Sayers’ famous quote of his transcendent ability in the open field to make a cut and play out of thin air is the best example of what it no doubt felt like to defend him. The “Kansas Comet” blazing by you as your game plan is ripped to shreds in frustration. Just ask the 1965 San Francisco 49ers, whom Sayers scored six touchdowns on in his rookie season.

It’s hard to believe that San Francisco saw anything but a blur.

Sayers may have been the most naturally talented running back of all-time, and if not for rampant knee injuries that shortened his career significantly, he might have ended up as the consensus best ever. For the Bears, he was a light among one of the franchise’s darkest eras.

And still, the Hall of Famer in Sayers was so good in such short time as a four-time Pro Bowler and five-time All-Pro in only seven seasons - he made the Hall of Fame when it was his time to be called.

That’s how good he was. That’s how he redefined the running back position.

His impact and the fear he struck in opposing defenses was clearly not lost on anyone. How the Bears managed to get two talents such as Butkus and Sayers back-to-back will never make any logical sense, but no one with the team complained.

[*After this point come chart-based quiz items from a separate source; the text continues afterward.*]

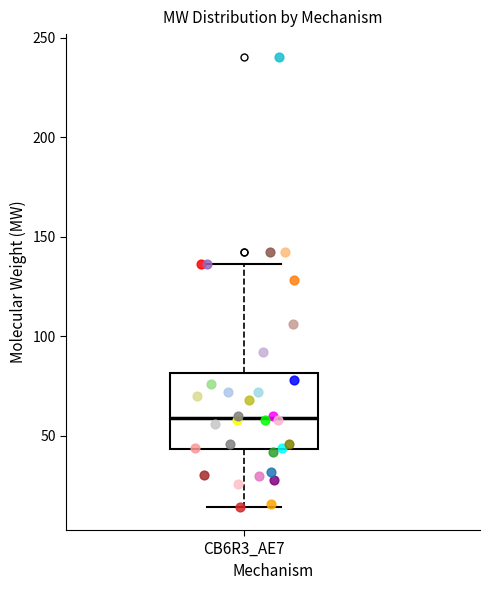

Transcribe this box plot: give where the median line is, the range the box spans, and where the two whiskers end, as read against the y-axis. The values are not printed on the chart, so give them approximately, as read against the axis.

median 60, box 45 to 80, whiskers 15 to 135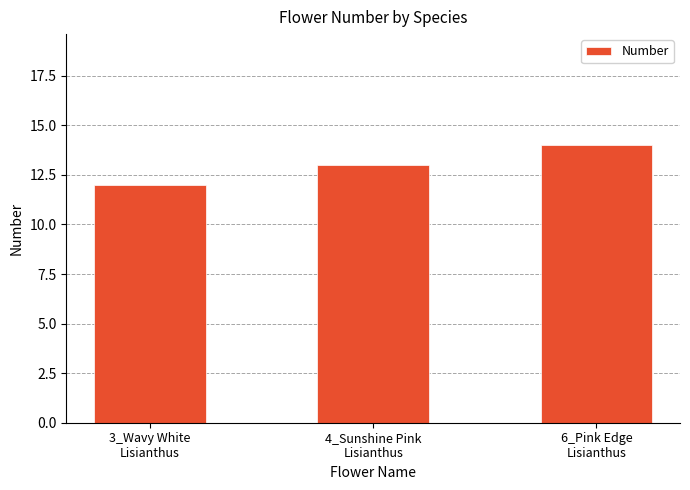

What is the smallest value displayed?

12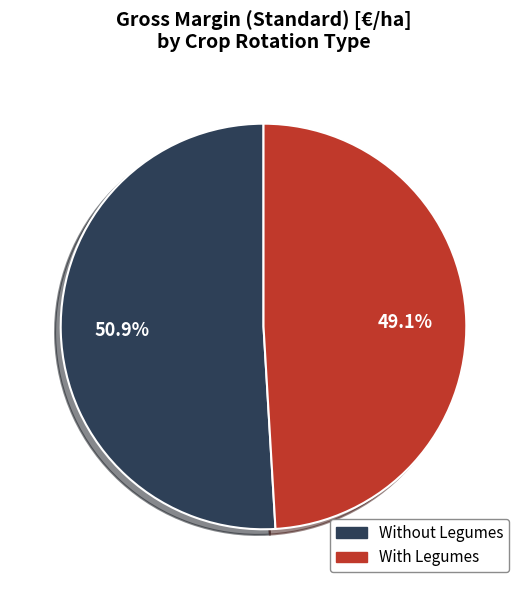

What percentage is NOT represented by Without Legumes?

49.1%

As Sayers now battles dementia, his rise and subsequent too-quick fall with the Bears won’t soon be forgotten.

It’s only a matter of time before we find out if Pace and the modern Bears can add a similarly great player to be added into this conversation. If this regime has any hope of longevity, whoever is picked on Thursday night would be best served as becoming special in adding to this positive history.